Return all of the entries word for word, but omit the pictures they contain.

• [DATA TO USE]
========================================================================
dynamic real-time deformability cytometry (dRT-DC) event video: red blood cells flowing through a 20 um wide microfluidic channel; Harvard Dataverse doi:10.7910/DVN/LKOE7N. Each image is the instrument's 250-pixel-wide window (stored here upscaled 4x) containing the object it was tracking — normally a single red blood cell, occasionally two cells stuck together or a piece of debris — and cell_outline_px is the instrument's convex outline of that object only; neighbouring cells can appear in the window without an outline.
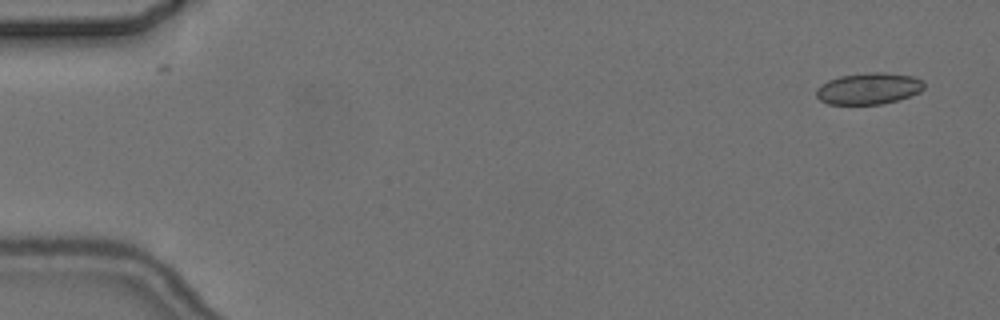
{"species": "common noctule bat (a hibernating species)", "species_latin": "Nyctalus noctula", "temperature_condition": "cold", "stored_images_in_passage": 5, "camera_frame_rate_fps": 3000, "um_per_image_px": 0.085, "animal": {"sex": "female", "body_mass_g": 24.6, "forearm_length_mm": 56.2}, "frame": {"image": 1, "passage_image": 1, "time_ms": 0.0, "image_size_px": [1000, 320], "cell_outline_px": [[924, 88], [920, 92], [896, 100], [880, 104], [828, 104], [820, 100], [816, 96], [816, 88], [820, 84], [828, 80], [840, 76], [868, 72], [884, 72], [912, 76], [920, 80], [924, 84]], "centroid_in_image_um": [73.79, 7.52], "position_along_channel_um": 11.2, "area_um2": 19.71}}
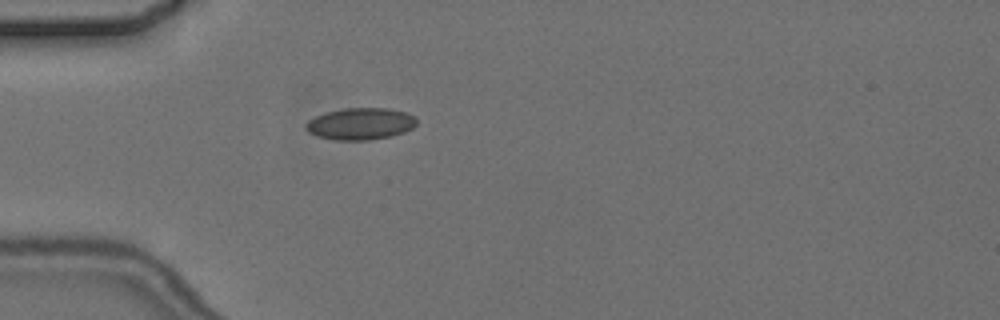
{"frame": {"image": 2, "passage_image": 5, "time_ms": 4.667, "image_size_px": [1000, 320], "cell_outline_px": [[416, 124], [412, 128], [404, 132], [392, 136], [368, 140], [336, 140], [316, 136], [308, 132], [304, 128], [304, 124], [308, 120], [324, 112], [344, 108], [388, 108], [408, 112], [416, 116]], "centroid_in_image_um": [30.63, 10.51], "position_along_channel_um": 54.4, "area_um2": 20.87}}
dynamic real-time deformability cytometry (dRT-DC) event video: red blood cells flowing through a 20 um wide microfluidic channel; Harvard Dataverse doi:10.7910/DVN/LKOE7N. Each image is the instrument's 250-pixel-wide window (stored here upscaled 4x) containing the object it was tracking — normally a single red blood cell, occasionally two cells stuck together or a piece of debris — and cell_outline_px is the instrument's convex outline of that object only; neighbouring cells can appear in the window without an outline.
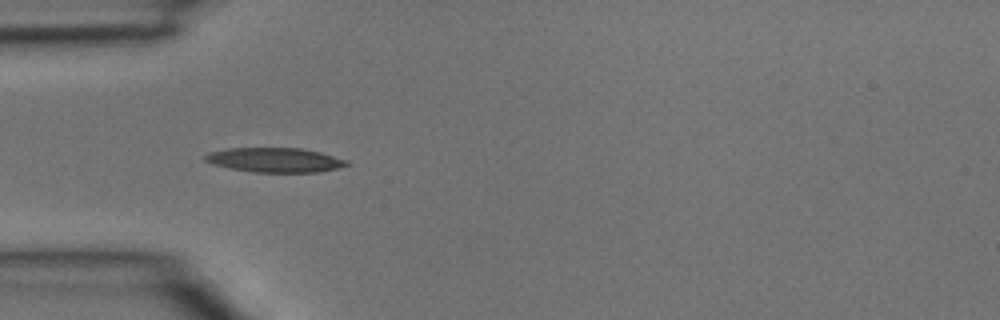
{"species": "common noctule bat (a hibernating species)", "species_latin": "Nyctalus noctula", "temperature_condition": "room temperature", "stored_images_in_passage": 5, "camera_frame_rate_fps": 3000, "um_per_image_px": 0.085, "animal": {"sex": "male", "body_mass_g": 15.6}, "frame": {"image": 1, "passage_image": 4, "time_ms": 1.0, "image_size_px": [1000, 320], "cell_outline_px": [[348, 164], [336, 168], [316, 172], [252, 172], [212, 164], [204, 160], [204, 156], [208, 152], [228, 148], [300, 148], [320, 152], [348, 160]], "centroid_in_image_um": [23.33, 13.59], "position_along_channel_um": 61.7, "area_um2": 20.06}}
========================================================================
• [EXERCISE RESPONSE]
dynamic real-time deformability cytometry (dRT-DC) event video: red blood cells flowing through a 20 um wide microfluidic channel; Harvard Dataverse doi:10.7910/DVN/LKOE7N. Each image is the instrument's 250-pixel-wide window (stored here upscaled 4x) containing the object it was tracking — normally a single red blood cell, occasionally two cells stuck together or a piece of debris — and cell_outline_px is the instrument's convex outline of that object only; neighbouring cells can appear in the window without an outline.
{"species": "common noctule bat (a hibernating species)", "species_latin": "Nyctalus noctula", "temperature_condition": "cold", "stored_images_in_passage": 5, "camera_frame_rate_fps": 3000, "um_per_image_px": 0.085, "animal": {"sex": "female", "body_mass_g": 24.6, "forearm_length_mm": 56.2}, "frame": {"image": 1, "passage_image": 1, "time_ms": 0.0, "image_size_px": [1000, 320], "cell_outline_px": [[924, 88], [920, 92], [896, 100], [880, 104], [828, 104], [820, 100], [816, 96], [816, 88], [820, 84], [828, 80], [840, 76], [868, 72], [884, 72], [912, 76], [920, 80], [924, 84]], "centroid_in_image_um": [73.79, 7.52], "position_along_channel_um": 11.2, "area_um2": 19.71}}
{"frame": {"image": 2, "passage_image": 5, "time_ms": 4.667, "image_size_px": [1000, 320], "cell_outline_px": [[416, 124], [412, 128], [404, 132], [392, 136], [368, 140], [336, 140], [316, 136], [308, 132], [304, 128], [304, 124], [308, 120], [324, 112], [344, 108], [388, 108], [408, 112], [416, 116]], "centroid_in_image_um": [30.63, 10.51], "position_along_channel_um": 54.4, "area_um2": 20.87}}
dynamic real-time deformability cytometry (dRT-DC) event video: red blood cells flowing through a 20 um wide microfluidic channel; Harvard Dataverse doi:10.7910/DVN/LKOE7N. Each image is the instrument's 250-pixel-wide window (stored here upscaled 4x) containing the object it was tracking — normally a single red blood cell, occasionally two cells stuck together or a piece of debris — and cell_outline_px is the instrument's convex outline of that object only; neighbouring cells can appear in the window without an outline.
{"species": "common noctule bat (a hibernating species)", "species_latin": "Nyctalus noctula", "temperature_condition": "room temperature", "stored_images_in_passage": 5, "camera_frame_rate_fps": 3000, "um_per_image_px": 0.085, "animal": {"sex": "male", "body_mass_g": 15.6}, "frame": {"image": 1, "passage_image": 4, "time_ms": 1.0, "image_size_px": [1000, 320], "cell_outline_px": [[348, 164], [336, 168], [316, 172], [252, 172], [212, 164], [204, 160], [204, 156], [208, 152], [228, 148], [300, 148], [320, 152], [348, 160]], "centroid_in_image_um": [23.33, 13.59], "position_along_channel_um": 61.7, "area_um2": 20.06}}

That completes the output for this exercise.